DATA FOR THIS EXERCISE>
- Opening Delimiter -

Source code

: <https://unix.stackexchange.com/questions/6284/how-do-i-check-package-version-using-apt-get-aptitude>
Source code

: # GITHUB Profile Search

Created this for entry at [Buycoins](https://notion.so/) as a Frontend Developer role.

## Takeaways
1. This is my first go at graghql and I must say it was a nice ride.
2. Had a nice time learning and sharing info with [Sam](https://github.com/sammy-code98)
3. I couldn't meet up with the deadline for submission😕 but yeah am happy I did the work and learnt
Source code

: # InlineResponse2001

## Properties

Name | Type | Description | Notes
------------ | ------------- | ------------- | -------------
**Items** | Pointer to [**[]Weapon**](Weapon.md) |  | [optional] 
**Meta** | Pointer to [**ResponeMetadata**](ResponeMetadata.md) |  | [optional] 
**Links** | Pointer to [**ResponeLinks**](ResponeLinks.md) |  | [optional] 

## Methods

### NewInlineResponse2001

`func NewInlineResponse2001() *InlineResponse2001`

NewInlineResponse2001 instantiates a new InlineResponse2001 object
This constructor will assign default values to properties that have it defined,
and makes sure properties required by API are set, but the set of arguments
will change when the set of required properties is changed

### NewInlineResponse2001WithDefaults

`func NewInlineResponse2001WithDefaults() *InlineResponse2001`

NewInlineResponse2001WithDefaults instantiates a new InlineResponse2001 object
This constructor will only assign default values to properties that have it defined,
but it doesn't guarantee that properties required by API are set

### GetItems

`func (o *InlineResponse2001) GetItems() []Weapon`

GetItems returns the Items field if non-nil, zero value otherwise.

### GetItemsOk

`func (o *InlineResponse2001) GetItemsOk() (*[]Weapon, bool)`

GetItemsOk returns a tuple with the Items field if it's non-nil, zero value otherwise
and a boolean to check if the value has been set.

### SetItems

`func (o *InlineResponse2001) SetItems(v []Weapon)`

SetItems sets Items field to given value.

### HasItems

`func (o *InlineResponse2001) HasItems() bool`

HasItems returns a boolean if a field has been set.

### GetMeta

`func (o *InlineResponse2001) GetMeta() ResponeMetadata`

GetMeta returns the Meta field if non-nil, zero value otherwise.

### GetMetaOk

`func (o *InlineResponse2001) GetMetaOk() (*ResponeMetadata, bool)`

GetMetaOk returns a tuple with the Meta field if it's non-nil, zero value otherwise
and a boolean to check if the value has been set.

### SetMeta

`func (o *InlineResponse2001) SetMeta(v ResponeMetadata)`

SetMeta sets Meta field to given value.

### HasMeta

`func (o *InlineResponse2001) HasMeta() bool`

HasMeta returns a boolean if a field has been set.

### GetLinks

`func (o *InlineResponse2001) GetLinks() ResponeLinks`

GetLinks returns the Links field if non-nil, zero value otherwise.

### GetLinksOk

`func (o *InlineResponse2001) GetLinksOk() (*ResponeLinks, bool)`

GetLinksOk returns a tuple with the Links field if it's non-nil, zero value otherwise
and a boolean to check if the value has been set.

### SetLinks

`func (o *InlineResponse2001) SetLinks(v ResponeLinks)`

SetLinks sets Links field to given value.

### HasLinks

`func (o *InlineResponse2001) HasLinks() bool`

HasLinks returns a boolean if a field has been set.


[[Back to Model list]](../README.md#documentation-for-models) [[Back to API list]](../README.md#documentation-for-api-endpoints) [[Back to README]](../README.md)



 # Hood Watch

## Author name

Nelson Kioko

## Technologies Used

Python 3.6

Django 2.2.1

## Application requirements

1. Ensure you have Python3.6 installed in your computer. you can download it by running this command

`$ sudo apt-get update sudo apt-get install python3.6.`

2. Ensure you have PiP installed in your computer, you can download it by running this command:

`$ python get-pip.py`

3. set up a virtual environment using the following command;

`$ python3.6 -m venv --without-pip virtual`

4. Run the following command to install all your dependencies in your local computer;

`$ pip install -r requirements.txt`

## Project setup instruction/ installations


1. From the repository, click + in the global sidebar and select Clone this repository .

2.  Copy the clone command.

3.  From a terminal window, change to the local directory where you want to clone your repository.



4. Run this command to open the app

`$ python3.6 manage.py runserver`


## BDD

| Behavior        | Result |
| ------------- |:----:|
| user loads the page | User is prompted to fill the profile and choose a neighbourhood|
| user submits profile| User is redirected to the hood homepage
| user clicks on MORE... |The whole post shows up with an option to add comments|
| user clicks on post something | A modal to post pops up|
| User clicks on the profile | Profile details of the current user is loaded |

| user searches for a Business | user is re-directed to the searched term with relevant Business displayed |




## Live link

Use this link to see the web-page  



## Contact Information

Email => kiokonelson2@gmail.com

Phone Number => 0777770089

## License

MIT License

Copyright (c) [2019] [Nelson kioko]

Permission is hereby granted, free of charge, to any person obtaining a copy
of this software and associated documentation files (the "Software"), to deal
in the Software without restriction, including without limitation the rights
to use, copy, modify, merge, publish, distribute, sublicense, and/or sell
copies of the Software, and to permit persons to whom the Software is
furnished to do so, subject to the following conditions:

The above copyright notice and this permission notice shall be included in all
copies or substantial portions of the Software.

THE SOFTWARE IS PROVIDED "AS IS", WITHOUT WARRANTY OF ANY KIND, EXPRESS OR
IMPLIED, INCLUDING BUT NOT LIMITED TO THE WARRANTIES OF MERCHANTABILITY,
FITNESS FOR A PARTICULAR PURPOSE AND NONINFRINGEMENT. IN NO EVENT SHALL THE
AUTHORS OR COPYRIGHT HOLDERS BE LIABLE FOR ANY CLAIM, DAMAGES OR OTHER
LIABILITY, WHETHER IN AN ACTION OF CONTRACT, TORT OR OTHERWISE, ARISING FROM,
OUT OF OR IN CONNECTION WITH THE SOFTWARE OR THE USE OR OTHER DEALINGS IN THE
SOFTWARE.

- Closing Delimiter -

WHAT THIS TASK INVOLVES> Copy the source text of every item above verbatim, character for character.

RESULT FOR THIS EXERCISE>
Source code

: <https://unix.stackexchange.com/questions/6284/how-do-i-check-package-version-using-apt-get-aptitude>
Source code

: # GITHUB Profile Search

Created this for entry at [Buycoins](https://notion.so/) as a Frontend Developer role.

## Takeaways
1. This is my first go at graghql and I must say it was a nice ride.
2. Had a nice time learning and sharing info with [Sam](https://github.com/sammy-code98)
3. I couldn't meet up with the deadline for submission😕 but yeah am happy I did the work and learnt
Source code

: # InlineResponse2001

## Properties

Name | Type | Description | Notes
------------ | ------------- | ------------- | -------------
**Items** | Pointer to [**[]Weapon**](Weapon.md) |  | [optional] 
**Meta** | Pointer to [**ResponeMetadata**](ResponeMetadata.md) |  | [optional] 
**Links** | Pointer to [**ResponeLinks**](ResponeLinks.md) |  | [optional] 

## Methods

### NewInlineResponse2001

`func NewInlineResponse2001() *InlineResponse2001`

NewInlineResponse2001 instantiates a new InlineResponse2001 object
This constructor will assign default values to properties that have it defined,
and makes sure properties required by API are set, but the set of arguments
will change when the set of required properties is changed

### NewInlineResponse2001WithDefaults

`func NewInlineResponse2001WithDefaults() *InlineResponse2001`

NewInlineResponse2001WithDefaults instantiates a new InlineResponse2001 object
This constructor will only assign default values to properties that have it defined,
but it doesn't guarantee that properties required by API are set

### GetItems

`func (o *InlineResponse2001) GetItems() []Weapon`

GetItems returns the Items field if non-nil, zero value otherwise.

### GetItemsOk

`func (o *InlineResponse2001) GetItemsOk() (*[]Weapon, bool)`

GetItemsOk returns a tuple with the Items field if it's non-nil, zero value otherwise
and a boolean to check if the value has been set.

### SetItems

`func (o *InlineResponse2001) SetItems(v []Weapon)`

SetItems sets Items field to given value.

### HasItems

`func (o *InlineResponse2001) HasItems() bool`

HasItems returns a boolean if a field has been set.

### GetMeta

`func (o *InlineResponse2001) GetMeta() ResponeMetadata`

GetMeta returns the Meta field if non-nil, zero value otherwise.

### GetMetaOk

`func (o *InlineResponse2001) GetMetaOk() (*ResponeMetadata, bool)`

GetMetaOk returns a tuple with the Meta field if it's non-nil, zero value otherwise
and a boolean to check if the value has been set.

### SetMeta

`func (o *InlineResponse2001) SetMeta(v ResponeMetadata)`

SetMeta sets Meta field to given value.

### HasMeta

`func (o *InlineResponse2001) HasMeta() bool`

HasMeta returns a boolean if a field has been set.

### GetLinks

`func (o *InlineResponse2001) GetLinks() ResponeLinks`

GetLinks returns the Links field if non-nil, zero value otherwise.

### GetLinksOk

`func (o *InlineResponse2001) GetLinksOk() (*ResponeLinks, bool)`

GetLinksOk returns a tuple with the Links field if it's non-nil, zero value otherwise
and a boolean to check if the value has been set.

### SetLinks

`func (o *InlineResponse2001) SetLinks(v ResponeLinks)`

SetLinks sets Links field to given value.

### HasLinks

`func (o *InlineResponse2001) HasLinks() bool`

HasLinks returns a boolean if a field has been set.


[[Back to Model list]](../README.md#documentation-for-models) [[Back to API list]](../README.md#documentation-for-api-endpoints) [[Back to README]](../README.md)



 # Hood Watch

## Author name

Nelson Kioko

## Technologies Used

Python 3.6

Django 2.2.1

## Application requirements

1. Ensure you have Python3.6 installed in your computer. you can download it by running this command

`$ sudo apt-get update sudo apt-get install python3.6.`

2. Ensure you have PiP installed in your computer, you can download it by running this command:

`$ python get-pip.py`

3. set up a virtual environment using the following command;

`$ python3.6 -m venv --without-pip virtual`

4. Run the following command to install all your dependencies in your local computer;

`$ pip install -r requirements.txt`

## Project setup instruction/ installations


1. From the repository, click + in the global sidebar and select Clone this repository .

2.  Copy the clone command.

3.  From a terminal window, change to the local directory where you want to clone your repository.



4. Run this command to open the app

`$ python3.6 manage.py runserver`


## BDD

| Behavior        | Result |
| ------------- |:----:|
| user loads the page | User is prompted to fill the profile and choose a neighbourhood|
| user submits profile| User is redirected to the hood homepage
| user clicks on MORE... |The whole post shows up with an option to add comments|
| user clicks on post something | A modal to post pops up|
| User clicks on the profile | Profile details of the current user is loaded |

| user searches for a Business | user is re-directed to the searched term with relevant Business displayed |




## Live link

Use this link to see the web-page  



## Contact Information

Email => kiokonelson2@gmail.com

Phone Number => 0777770089

## License

MIT License

Copyright (c) [2019] [Nelson kioko]

Permission is hereby granted, free of charge, to any person obtaining a copy
of this software and associated documentation files (the "Software"), to deal
in the Software without restriction, including without limitation the rights
to use, copy, modify, merge, publish, distribute, sublicense, and/or sell
copies of the Software, and to permit persons to whom the Software is
furnished to do so, subject to the following conditions:

The above copyright notice and this permission notice shall be included in all
copies or substantial portions of the Software.

THE SOFTWARE IS PROVIDED "AS IS", WITHOUT WARRANTY OF ANY KIND, EXPRESS OR
IMPLIED, INCLUDING BUT NOT LIMITED TO THE WARRANTIES OF MERCHANTABILITY,
FITNESS FOR A PARTICULAR PURPOSE AND NONINFRINGEMENT. IN NO EVENT SHALL THE
AUTHORS OR COPYRIGHT HOLDERS BE LIABLE FOR ANY CLAIM, DAMAGES OR OTHER
LIABILITY, WHETHER IN AN ACTION OF CONTRACT, TORT OR OTHERWISE, ARISING FROM,
OUT OF OR IN CONNECTION WITH THE SOFTWARE OR THE USE OR OTHER DEALINGS IN THE
SOFTWARE.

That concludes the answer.